Exercise instructions: Transcribe these records exactly, dropping every picture.

Record extracts:
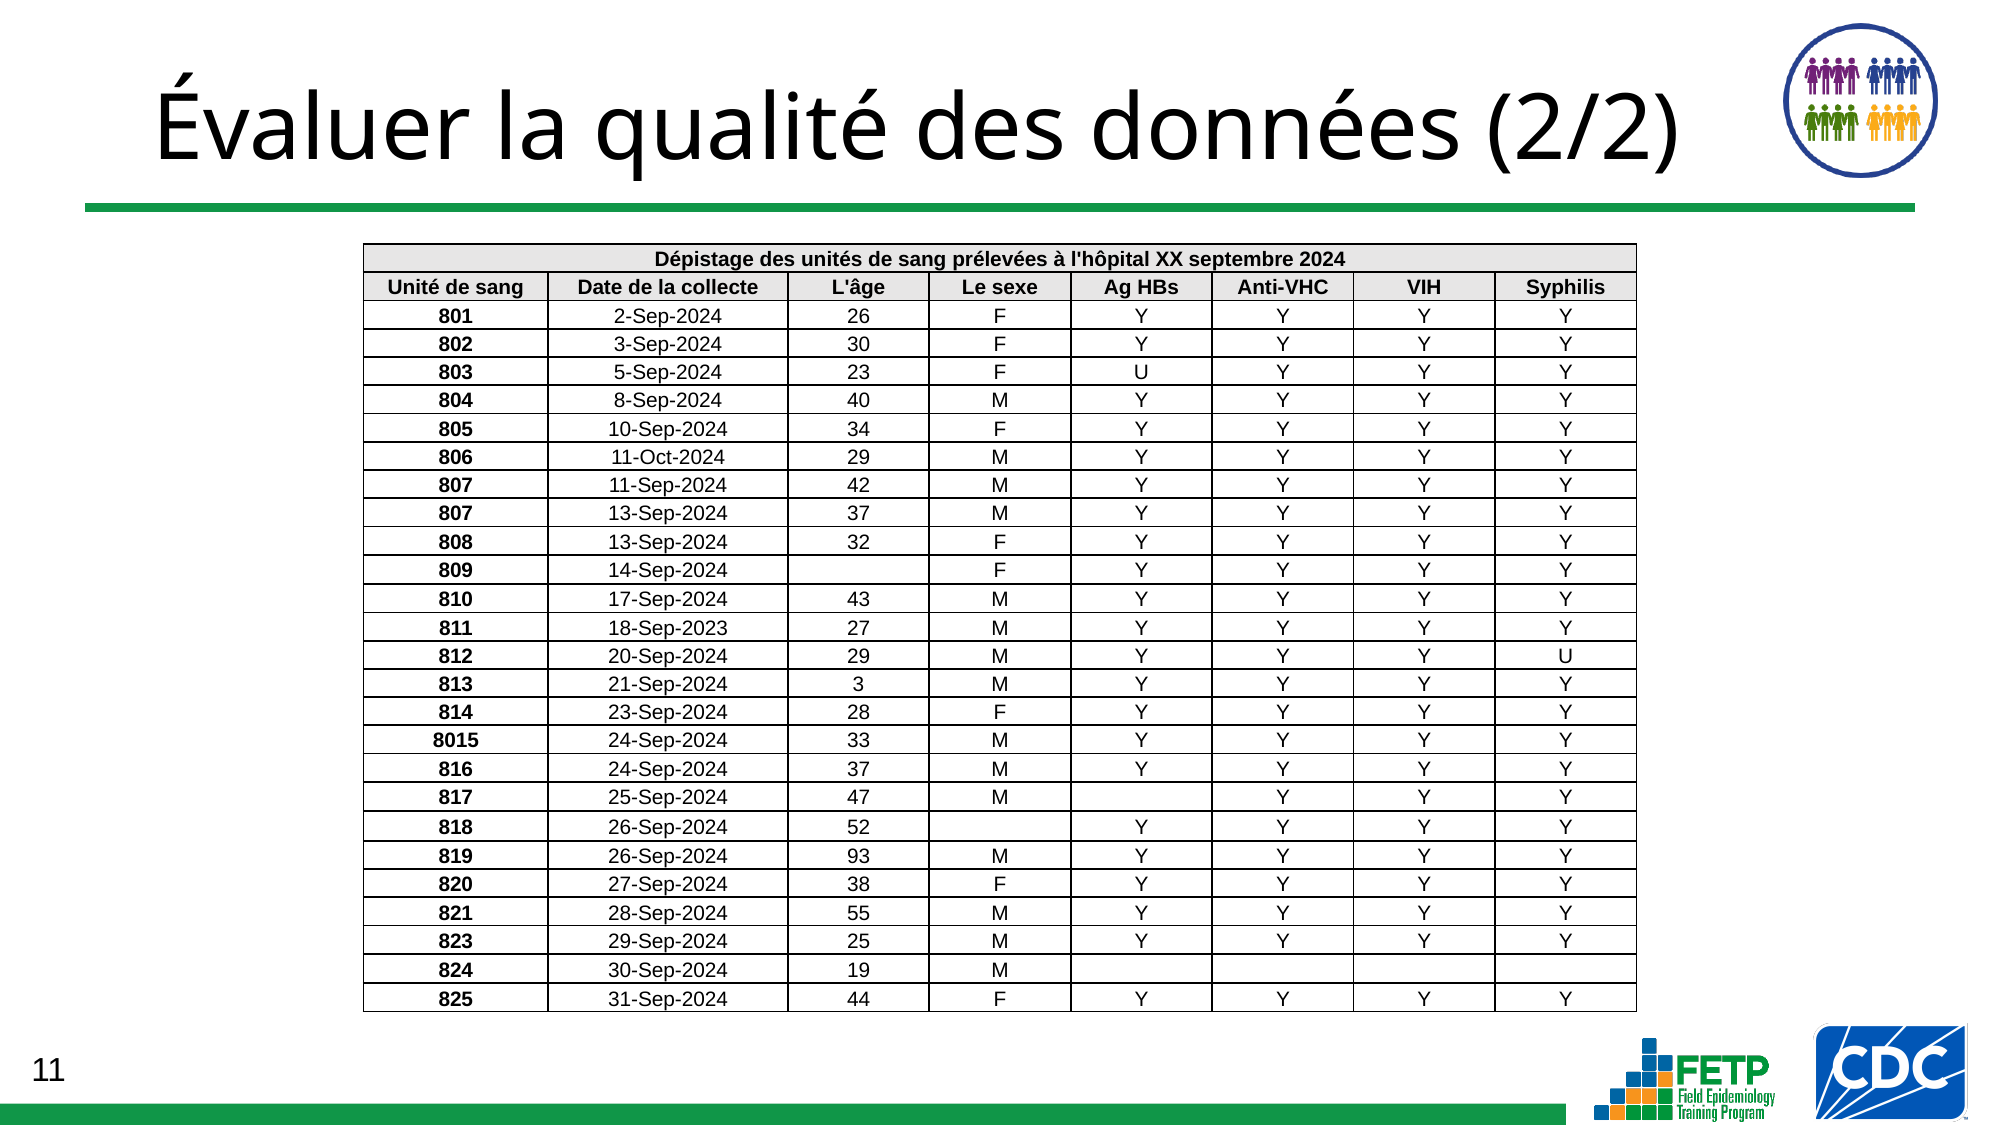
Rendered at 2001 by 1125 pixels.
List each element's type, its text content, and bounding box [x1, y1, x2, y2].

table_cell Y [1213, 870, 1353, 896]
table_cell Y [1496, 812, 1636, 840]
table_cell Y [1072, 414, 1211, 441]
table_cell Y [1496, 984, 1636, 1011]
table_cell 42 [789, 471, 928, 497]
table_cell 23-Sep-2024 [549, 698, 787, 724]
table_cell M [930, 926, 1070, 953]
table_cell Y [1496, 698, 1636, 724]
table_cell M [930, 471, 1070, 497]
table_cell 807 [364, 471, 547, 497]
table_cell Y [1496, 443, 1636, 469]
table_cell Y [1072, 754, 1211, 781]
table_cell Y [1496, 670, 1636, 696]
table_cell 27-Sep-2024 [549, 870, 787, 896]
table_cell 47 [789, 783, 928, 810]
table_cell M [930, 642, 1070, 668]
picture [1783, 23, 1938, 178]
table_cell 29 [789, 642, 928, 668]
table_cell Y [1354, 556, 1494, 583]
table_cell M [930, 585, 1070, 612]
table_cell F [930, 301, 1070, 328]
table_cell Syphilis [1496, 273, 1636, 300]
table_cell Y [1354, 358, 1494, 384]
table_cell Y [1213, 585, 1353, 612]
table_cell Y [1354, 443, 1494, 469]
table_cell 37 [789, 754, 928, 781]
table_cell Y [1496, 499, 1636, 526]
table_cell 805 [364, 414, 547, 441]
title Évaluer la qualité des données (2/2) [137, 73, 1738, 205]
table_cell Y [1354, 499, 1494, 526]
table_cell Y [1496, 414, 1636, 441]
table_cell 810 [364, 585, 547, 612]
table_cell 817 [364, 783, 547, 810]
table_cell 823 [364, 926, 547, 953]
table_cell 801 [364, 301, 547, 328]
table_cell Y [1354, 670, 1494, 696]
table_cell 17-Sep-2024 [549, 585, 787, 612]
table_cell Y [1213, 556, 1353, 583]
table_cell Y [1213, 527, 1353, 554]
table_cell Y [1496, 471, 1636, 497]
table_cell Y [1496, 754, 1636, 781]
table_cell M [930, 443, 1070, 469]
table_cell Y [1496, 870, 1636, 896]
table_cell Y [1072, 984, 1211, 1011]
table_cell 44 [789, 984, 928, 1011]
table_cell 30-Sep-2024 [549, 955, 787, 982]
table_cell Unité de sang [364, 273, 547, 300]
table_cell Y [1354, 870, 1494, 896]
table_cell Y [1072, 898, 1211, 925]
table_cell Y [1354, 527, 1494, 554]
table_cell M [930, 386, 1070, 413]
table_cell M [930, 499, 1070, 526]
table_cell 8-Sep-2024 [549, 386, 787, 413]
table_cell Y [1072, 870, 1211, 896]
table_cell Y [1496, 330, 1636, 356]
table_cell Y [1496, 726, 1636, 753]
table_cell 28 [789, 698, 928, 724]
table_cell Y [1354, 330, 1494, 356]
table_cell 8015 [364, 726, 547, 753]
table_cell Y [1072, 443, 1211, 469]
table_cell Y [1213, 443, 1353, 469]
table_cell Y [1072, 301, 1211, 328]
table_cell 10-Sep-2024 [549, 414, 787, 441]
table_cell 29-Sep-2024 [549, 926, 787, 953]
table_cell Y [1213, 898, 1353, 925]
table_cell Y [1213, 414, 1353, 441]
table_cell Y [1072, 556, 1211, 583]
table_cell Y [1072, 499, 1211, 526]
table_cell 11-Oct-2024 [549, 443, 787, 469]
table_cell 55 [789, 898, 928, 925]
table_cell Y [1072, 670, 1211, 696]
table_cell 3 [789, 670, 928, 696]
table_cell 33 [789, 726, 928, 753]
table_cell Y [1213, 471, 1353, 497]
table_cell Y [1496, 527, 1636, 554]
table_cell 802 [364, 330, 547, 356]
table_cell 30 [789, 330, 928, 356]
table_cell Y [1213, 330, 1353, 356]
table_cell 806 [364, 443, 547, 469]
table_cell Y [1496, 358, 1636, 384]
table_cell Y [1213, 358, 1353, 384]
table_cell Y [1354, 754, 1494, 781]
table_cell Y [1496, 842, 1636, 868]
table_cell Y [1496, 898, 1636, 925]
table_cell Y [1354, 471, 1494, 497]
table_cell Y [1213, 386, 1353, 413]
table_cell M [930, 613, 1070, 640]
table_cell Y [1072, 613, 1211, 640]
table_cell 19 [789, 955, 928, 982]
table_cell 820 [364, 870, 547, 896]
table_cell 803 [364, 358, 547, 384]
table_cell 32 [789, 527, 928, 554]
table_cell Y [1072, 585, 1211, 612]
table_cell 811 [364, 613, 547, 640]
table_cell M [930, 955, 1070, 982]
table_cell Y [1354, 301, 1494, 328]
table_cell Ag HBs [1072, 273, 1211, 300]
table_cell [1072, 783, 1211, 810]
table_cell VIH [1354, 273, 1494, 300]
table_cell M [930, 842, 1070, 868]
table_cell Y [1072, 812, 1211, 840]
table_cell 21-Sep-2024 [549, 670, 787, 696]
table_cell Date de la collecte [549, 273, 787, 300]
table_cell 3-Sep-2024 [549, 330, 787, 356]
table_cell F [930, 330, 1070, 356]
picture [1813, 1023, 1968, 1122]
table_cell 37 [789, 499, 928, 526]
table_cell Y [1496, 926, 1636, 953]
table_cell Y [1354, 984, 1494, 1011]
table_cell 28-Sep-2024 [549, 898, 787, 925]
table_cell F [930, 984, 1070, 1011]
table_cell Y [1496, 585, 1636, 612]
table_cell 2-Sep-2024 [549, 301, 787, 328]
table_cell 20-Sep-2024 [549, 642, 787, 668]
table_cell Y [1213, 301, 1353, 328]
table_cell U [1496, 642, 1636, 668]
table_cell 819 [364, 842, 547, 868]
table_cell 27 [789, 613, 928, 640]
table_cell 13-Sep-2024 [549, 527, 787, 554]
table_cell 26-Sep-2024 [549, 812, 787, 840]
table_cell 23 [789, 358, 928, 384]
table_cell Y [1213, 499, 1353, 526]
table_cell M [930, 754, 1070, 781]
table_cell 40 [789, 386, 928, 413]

Response to this exercise:
Rendered at 2001 by 1125 pixels.
List each element's type, its text content, and bounding box [x1, y1, x2, y2].

table_cell Y [1213, 870, 1353, 896]
table_cell Y [1496, 812, 1636, 840]
table_cell Y [1072, 414, 1211, 441]
table_cell Y [1496, 984, 1636, 1011]
table_cell 42 [789, 471, 928, 497]
table_cell 23-Sep-2024 [549, 698, 787, 724]
table_cell M [930, 926, 1070, 953]
table_cell Y [1496, 698, 1636, 724]
table_cell M [930, 471, 1070, 497]
table_cell 807 [364, 471, 547, 497]
table_cell Y [1496, 443, 1636, 469]
table_cell Y [1072, 754, 1211, 781]
table_cell Y [1496, 670, 1636, 696]
table_cell 27-Sep-2024 [549, 870, 787, 896]
table_cell 47 [789, 783, 928, 810]
table_cell M [930, 642, 1070, 668]
picture [1783, 23, 1938, 178]
table_cell 29 [789, 642, 928, 668]
table_cell Y [1354, 556, 1494, 583]
table_cell M [930, 585, 1070, 612]
table_cell F [930, 301, 1070, 328]
table_cell Syphilis [1496, 273, 1636, 300]
table_cell Y [1354, 358, 1494, 384]
table_cell Y [1213, 585, 1353, 612]
table_cell Y [1354, 443, 1494, 469]
table_cell 37 [789, 754, 928, 781]
table_cell Y [1496, 499, 1636, 526]
table_cell 805 [364, 414, 547, 441]
title Évaluer la qualité des données (2/2) [137, 73, 1738, 205]
table_cell Y [1354, 499, 1494, 526]
table_cell Y [1496, 414, 1636, 441]
table_cell 810 [364, 585, 547, 612]
table_cell 817 [364, 783, 547, 810]
table_cell 823 [364, 926, 547, 953]
table_cell 801 [364, 301, 547, 328]
table_cell Y [1354, 670, 1494, 696]
table_cell 17-Sep-2024 [549, 585, 787, 612]
table_cell Y [1213, 556, 1353, 583]
table_cell Y [1213, 527, 1353, 554]
table_cell Y [1496, 471, 1636, 497]
table_cell Y [1496, 754, 1636, 781]
table_cell M [930, 443, 1070, 469]
table_cell Y [1496, 870, 1636, 896]
table_cell Y [1072, 984, 1211, 1011]
table_cell 44 [789, 984, 928, 1011]
table_cell 30-Sep-2024 [549, 955, 787, 982]
table_cell Unité de sang [364, 273, 547, 300]
table_cell Y [1354, 870, 1494, 896]
table_cell Y [1072, 898, 1211, 925]
table_cell Y [1354, 527, 1494, 554]
table_cell M [930, 386, 1070, 413]
table_cell M [930, 499, 1070, 526]
table_cell 8-Sep-2024 [549, 386, 787, 413]
table_cell Y [1072, 870, 1211, 896]
table_cell Y [1496, 330, 1636, 356]
table_cell Y [1496, 726, 1636, 753]
table_cell 28 [789, 698, 928, 724]
table_cell Y [1354, 330, 1494, 356]
table_cell 8015 [364, 726, 547, 753]
table_cell Y [1072, 443, 1211, 469]
table_cell Y [1213, 443, 1353, 469]
table_cell Y [1072, 301, 1211, 328]
table_cell 10-Sep-2024 [549, 414, 787, 441]
table_cell 29-Sep-2024 [549, 926, 787, 953]
table_cell Y [1213, 898, 1353, 925]
table_cell Y [1213, 414, 1353, 441]
table_cell Y [1072, 556, 1211, 583]
table_cell Y [1072, 499, 1211, 526]
table_cell 11-Oct-2024 [549, 443, 787, 469]
table_cell 55 [789, 898, 928, 925]
table_cell Y [1072, 670, 1211, 696]
table_cell 3 [789, 670, 928, 696]
table_cell 33 [789, 726, 928, 753]
table_cell Y [1213, 471, 1353, 497]
table_cell Y [1496, 527, 1636, 554]
table_cell 802 [364, 330, 547, 356]
table_cell 30 [789, 330, 928, 356]
table_cell Y [1213, 330, 1353, 356]
table_cell 806 [364, 443, 547, 469]
table_cell Y [1496, 358, 1636, 384]
table_cell Y [1213, 358, 1353, 384]
table_cell Y [1354, 754, 1494, 781]
table_cell Y [1496, 842, 1636, 868]
table_cell Y [1496, 898, 1636, 925]
table_cell Y [1354, 471, 1494, 497]
table_cell Y [1213, 386, 1353, 413]
table_cell M [930, 613, 1070, 640]
table_cell Y [1072, 613, 1211, 640]
table_cell 19 [789, 955, 928, 982]
table_cell 820 [364, 870, 547, 896]
table_cell 803 [364, 358, 547, 384]
table_cell 32 [789, 527, 928, 554]
table_cell Y [1072, 585, 1211, 612]
table_cell 811 [364, 613, 547, 640]
table_cell M [930, 955, 1070, 982]
table_cell Y [1354, 301, 1494, 328]
table_cell Ag HBs [1072, 273, 1211, 300]
table_cell [1072, 783, 1211, 810]
table_cell VIH [1354, 273, 1494, 300]
table_cell M [930, 842, 1070, 868]
table_cell Y [1072, 812, 1211, 840]
table_cell 21-Sep-2024 [549, 670, 787, 696]
table_cell Date de la collecte [549, 273, 787, 300]
table_cell 3-Sep-2024 [549, 330, 787, 356]
table_cell F [930, 330, 1070, 356]
picture [1813, 1023, 1968, 1122]
table_cell 37 [789, 499, 928, 526]
table_cell Y [1496, 926, 1636, 953]
table_cell Y [1354, 984, 1494, 1011]
table_cell 28-Sep-2024 [549, 898, 787, 925]
table_cell F [930, 984, 1070, 1011]
table_cell Y [1496, 585, 1636, 612]
table_cell 2-Sep-2024 [549, 301, 787, 328]
table_cell 20-Sep-2024 [549, 642, 787, 668]
table_cell Y [1213, 301, 1353, 328]
table_cell U [1496, 642, 1636, 668]
table_cell 819 [364, 842, 547, 868]
table_cell 27 [789, 613, 928, 640]
table_cell 13-Sep-2024 [549, 527, 787, 554]
table_cell 26-Sep-2024 [549, 812, 787, 840]
table_cell 23 [789, 358, 928, 384]
table_cell Y [1213, 499, 1353, 526]
table_cell M [930, 754, 1070, 781]
table_cell 40 [789, 386, 928, 413]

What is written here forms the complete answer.